WorldFlux inventories these signals for review but does not treat them as comparable claim metrics by default:
  • W&B, MLflow, tracker summaries, and aggregate dashboards;
  • simulator, ROS/MCAP, Isaac, Cosmos, LeRobot/GR00T dataset signals;
  • custom metrics without an explicit metric contract;
  • model names or benchmark labels without episode-level outcomes;
  • logs, screenshots, videos, and narrative notes.
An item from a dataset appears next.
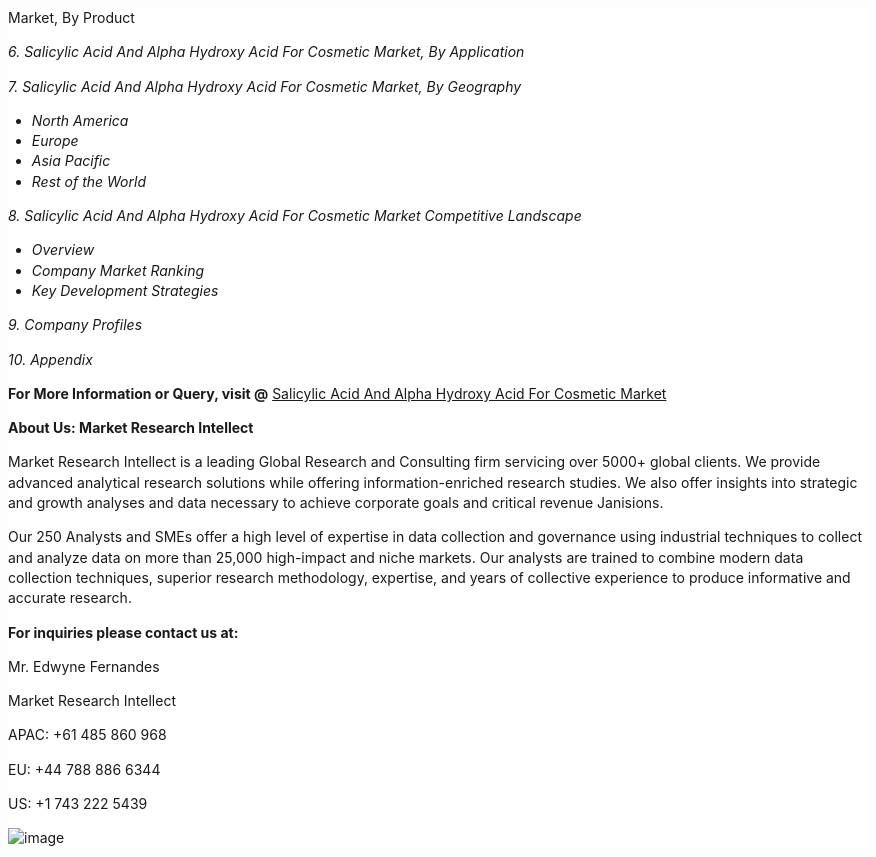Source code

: Market, By Product</span></em></p><p><em><span class="font-[700]">6. Salicylic Acid And Alpha Hydroxy Acid For Cosmetic Market, By Application</span></em></p><p><em><span class="font-[700]">7. Salicylic Acid And Alpha Hydroxy Acid For Cosmetic Market, By Geography</span></em></p><ul><li><em><span class="">North America</span></em></li><li><em><span class="">Europe</span></em></li><li><em><span class="">Asia Pacific</span></em></li><li><em><span class="">Rest of the World</span></em></li></ul><p><em><span class="font-[700]">8. Salicylic Acid And Alpha Hydroxy Acid For Cosmetic Market Competitive Landscape</span></em></p><ul><li><em><span class="">Overview</span></em></li><li><em><span class="">Company Market Ranking</span></em></li><li><em><span class="">Key Development Strategies</span></em></li></ul><p><em><span class="font-[700]">9. Company Profiles</span></em></p><p><em><span class="font-[700]">10. Appendix</span></em></p><p><span class="font-[700]"><strong>For More Information or Query, visit&nbsp;@</strong>&nbsp;</span><span class="font-[700]"><a href="https://www.marketresearchintellect.com/product/global-salicylic-acid-and-alpha-hydroxy-acid-for-cosmetic-market/?utm_source=Github&utm_medium=011" target="_blank" data-tracking-control-name="article-ssr-frontend-pulse_little-text-block" data-tracking-will-navigate="" data-test-link="">Salicylic Acid And Alpha Hydroxy Acid For Cosmetic Market</a></span></p><p><strong><span class="font-[700]">About Us: Market Research Intellect</span></strong></p><p><span class="">Market Research Intellect is a leading Global Research and Consulting firm servicing over 5000+ global clients. We provide advanced analytical research solutions while offering information-enriched research studies.&nbsp;</span>We also offer insights into strategic and growth analyses and data necessary to achieve corporate goals and critical revenue Janisions.</p><p><span class="">Our 250 Analysts and SMEs offer a high level of expertise in data collection and governance using industrial techniques to collect and analyze data on more than 25,000 high-impact and niche markets. Our analysts are trained to combine modern data collection techniques, superior research methodology, expertise, and years of collective experience to produce informative and accurate research.</span></p><p><strong>For inquiries please contact us at:</strong></p><p>Mr. Edwyne Fernandes</p><p>Market Research Intellect</p><p>APAC: +61 485 860 968</p><p>EU: +44 788 886 6344</p><p>US: +1 743 222 5439</p>
![image](https://github.com/user-attachments/assets/2f913368-4f6f-4612-b407-74311257a1fc)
Rejected For audit_input.json

WorldFlux writes the private report and refuses to emit audit_input.json when the folder is ambiguous, partial, archive-only, CSV-only, numeric-score-only, aggregate-only, missing episode-level success outcomes, missing denominator policy, dominated by raw binaries, or likely to expose secrets.

VLA Benchmark Claims

For LIBERO, OpenPI, OpenVLA, GR00T, and related VLA benchmarks, evidence grade must be chosen before execution if WorldFlux is involved in the run. Imported results that lack pre-run model identity attestation, frozen episode manifests, attempt policy, or denominator policy must be labeled with the weaker Grade B/C/D wording from the VLA apple-to-apple definition.

Safe Customer Wording

Use:
  • “WorldFlux packaged imported evaluation output.”
  • “The package is signed and tamper-evident.”
  • “The claim is limited to the recorded protocol and evidence scope.”
Do not say “official benchmark score”, “deployment-safe”, “regulatory certified”, “fully Apple-to-Apple”, “live provider runtime supported”, or “tamper-proof” unless separately proven.